# To be done
• A. Using the St. Martin's Day text below, decide whether each statement agrees with it. Answer yes or no for each, and quote the exact words that settle it. (i) The cease fire was declared at 11:11 am on November 11, 1918. (ii) John MacCrae wrote "In Flanders Fields" after a friend died at the first battle of Ypres. (iii) In England, Martin's emblem is a goose.
• B. In the St. Martin's Day text, rename "winemakers" to "vintners" in the passage starting with "Martin is the" and going on through "St. Martin's Day.", then write out that passage.

Martin is the patron saint of, among other things, beggars, soldiers and conscientious objectors, winemakers AND recovering alcoholics. He is the patron saint of geese, whose migration is usually simultaneous with his feast day, and although he is that patron saint of France, in England his emblem is a goose, and it is said that traditionally, the geese begin their migration south of St. Martin's Day.
Martinmas is also connected to the end of World War I. Martin remained somewhat popular in France even during the French Republic, but for a while his popularity flagged in France as violent anti-religious sentiment swept across it in the Enlightenment. Until World War I. World War I was a new kind of World War, fully industrialized, and the loss to human life was staggering for that time. Entire villages in England and France lost nearly all of their young men in the fighting.
The horrors of mechanized trench warfare, machine guns, and poison gas left a lasting impression on the survivors, and the experiences of fighting in World War I helped influence an entire generation of writers, including JRR Tolkien and CS Lewis, as well as the poets Siegfried Sassoon and Wilfred Owen.
Canadian physician and officer John MacCrae wrote his famous poem “In Flanders Fields” after he presided at the funeral for a friend killed at the second battle of Ypres.
As the war dragged to a terrible end, the cease fire eventually was declared at 11:11 am on November 11, 1918—St. Martin’s Day. The French people had a resurgence of piety regarding the saint, with some believing that his intervention had helped spare France from any more of the horrors of the conflict, which was fought largely on French and Belgian soil in the European theatre.
This is why, every time we celebrate St. Martin’s Day, we honor also those who have sacrificed and continue to sacrifice upon the fields of battle, even while we fervently give thanks for peace—real peace that is grounded in abundance for all because we realize the interconnectedness of all.
We celebrate not the war, but the peace that brought World War I to an end, while acknowledging that it, tragically, was NOT the “War to End All Wars.”

# Data supplied
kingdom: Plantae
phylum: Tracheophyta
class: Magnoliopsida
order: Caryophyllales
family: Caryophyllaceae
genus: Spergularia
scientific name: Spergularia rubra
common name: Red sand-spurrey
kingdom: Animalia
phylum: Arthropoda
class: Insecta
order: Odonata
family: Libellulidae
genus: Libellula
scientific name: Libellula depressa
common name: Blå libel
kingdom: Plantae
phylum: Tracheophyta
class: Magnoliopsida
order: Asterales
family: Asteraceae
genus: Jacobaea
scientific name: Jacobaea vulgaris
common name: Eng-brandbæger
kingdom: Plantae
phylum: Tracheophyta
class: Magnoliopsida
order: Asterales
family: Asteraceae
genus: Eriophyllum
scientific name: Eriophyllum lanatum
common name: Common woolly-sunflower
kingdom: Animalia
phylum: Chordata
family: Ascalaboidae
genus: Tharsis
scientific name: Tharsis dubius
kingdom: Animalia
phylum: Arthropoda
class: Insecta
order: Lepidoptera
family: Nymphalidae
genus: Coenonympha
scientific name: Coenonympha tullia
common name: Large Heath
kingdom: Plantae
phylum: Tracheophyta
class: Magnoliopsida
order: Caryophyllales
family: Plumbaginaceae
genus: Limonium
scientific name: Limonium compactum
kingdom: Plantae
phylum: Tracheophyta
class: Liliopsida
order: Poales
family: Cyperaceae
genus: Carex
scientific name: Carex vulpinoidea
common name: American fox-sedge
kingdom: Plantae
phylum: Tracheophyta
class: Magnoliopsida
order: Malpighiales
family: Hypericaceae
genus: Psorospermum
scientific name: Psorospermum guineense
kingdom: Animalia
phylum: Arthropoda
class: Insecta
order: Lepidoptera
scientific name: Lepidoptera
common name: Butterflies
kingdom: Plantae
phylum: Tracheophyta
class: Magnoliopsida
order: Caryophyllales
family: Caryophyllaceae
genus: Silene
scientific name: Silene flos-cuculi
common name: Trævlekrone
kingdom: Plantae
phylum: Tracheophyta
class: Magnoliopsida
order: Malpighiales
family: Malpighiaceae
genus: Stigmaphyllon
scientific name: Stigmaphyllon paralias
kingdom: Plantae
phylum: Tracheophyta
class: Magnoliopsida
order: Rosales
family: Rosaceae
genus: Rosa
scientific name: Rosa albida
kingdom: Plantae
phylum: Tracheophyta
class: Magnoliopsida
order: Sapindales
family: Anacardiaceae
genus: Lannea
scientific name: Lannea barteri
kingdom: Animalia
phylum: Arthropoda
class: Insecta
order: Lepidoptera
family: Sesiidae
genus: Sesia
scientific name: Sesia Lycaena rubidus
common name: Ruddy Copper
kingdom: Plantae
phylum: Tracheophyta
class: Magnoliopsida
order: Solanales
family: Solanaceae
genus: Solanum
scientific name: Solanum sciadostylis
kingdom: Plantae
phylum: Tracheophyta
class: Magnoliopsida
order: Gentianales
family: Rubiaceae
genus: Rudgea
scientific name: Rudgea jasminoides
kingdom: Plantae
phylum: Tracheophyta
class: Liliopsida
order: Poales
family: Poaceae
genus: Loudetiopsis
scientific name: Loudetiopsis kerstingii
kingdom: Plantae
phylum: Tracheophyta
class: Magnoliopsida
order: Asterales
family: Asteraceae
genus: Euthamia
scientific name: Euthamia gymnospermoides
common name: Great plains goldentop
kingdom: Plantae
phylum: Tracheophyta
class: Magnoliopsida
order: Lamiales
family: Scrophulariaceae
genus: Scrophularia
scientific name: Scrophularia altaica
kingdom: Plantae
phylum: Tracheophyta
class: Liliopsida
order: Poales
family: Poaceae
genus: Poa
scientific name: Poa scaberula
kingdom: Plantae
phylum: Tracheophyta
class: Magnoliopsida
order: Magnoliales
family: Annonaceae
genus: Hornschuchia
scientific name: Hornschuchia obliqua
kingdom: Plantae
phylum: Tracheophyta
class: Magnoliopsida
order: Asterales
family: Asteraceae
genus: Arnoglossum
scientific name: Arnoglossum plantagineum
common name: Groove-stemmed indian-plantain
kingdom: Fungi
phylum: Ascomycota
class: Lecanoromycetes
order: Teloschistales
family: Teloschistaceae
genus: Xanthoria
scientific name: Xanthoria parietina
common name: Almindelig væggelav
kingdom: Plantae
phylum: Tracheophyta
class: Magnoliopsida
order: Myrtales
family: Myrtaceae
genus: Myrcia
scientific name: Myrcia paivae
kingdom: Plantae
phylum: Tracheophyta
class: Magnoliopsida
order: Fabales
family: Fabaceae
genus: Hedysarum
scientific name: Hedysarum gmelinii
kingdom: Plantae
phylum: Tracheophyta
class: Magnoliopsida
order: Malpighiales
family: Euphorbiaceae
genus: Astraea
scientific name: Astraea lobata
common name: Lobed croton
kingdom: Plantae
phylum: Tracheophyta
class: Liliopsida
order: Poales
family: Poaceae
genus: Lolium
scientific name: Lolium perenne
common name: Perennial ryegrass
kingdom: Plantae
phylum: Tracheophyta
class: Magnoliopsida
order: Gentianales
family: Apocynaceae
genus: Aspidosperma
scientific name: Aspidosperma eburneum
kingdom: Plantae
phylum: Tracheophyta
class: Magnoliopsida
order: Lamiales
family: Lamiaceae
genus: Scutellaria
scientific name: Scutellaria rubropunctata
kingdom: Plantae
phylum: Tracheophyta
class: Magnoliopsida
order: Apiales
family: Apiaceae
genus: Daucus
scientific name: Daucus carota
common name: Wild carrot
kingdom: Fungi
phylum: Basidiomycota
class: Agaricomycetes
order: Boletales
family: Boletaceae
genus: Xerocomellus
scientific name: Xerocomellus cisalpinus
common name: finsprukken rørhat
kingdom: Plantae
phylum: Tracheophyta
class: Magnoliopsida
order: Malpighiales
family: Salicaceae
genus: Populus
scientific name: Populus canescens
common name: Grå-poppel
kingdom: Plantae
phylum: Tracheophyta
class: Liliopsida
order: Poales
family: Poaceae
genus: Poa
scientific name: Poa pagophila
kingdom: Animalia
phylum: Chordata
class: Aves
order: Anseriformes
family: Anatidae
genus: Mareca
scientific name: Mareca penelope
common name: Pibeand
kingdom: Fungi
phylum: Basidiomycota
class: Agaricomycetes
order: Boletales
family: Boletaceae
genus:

# Outputs by task
• A.
(i) Yes: "the cease fire eventually was declared at 11:11 am on November 11, 1918—St. Martin’s Day."
(ii) No: "after he presided at the funeral for a friend killed at the second battle of Ypres."
(iii) Yes: "in England his emblem is a goose"

• B.
Martin is the patron saint of, among other things, beggars, soldiers and conscientious objectors, vintners AND recovering alcoholics. He is the patron saint of geese, whose migration is usually simultaneous with his feast day, and although he is that patron saint of France, in England his emblem is a goose, and it is said that traditionally, the geese begin their migration south of St. Martin's Day.